お互いの大切な将来に対する考え方がまったく異なる可能性がゼロではない以上、相手がどんな価値観を持ち合わせているのかチェックしておきましょう。
夫婦間の責任を負いたくない
夫婦の義務には、
- お互いに助け合い協力して生活する義務
- 扶助を必要とする配偶者に生活ができるよう支える義務
- 生活費などを分担する義務
などがあり、これらを煩わしく感じる人も中にはいます。
「自分の収入は自分だけのために使いたい」と考える人や、「家に入ると対等の立場でいられなくなるかも」と考える人もいます。
子どもを望んでいない
そもそも子どもが欲しくないと考えていた場合、事実婚を検討する人もいるでしょう。
しかし、二人の間で子どもを持たないという結論が出ていたとしても、もし将来子どもができた場合にどうするのかまでしっかり話し合っておかないと、後々トラブルになってしまう可能性があります。
戸籍に記録を残したくない
事実婚は戸籍に記録が残らないので、例えば一度離婚を経験している人にとってはメリットだと感じやすいのかもしれません。

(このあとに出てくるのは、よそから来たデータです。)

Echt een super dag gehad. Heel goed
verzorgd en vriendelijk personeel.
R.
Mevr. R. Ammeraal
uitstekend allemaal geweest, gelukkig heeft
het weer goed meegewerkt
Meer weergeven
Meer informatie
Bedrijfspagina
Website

戸籍に重みを感じている人ほど、そのような傾向にあるのではないでしょうか。
どのような夫婦になりたいか、真剣に話し合って選択しましょう
多様化が広がる現在は、結婚のカタチも人によってそれぞれ違います。
事実婚には姓を変える必要がないなどの利点もありますが、税金の控除がないことや、子どもの父親の親権に関して手続きをする必要があるなど、注意しなければならない点がいくつかあることも覚えておきましょう。
これから人生を共にするパートナーとは、夫婦のあり方について共有することが何よりも大切。夫婦の義務、お金のこと、自分の家族やパートナーの家族との付き合い方など、じっくりと話し合いを重ねて二人にぴったりな結婚のカタチを選んでくださいね。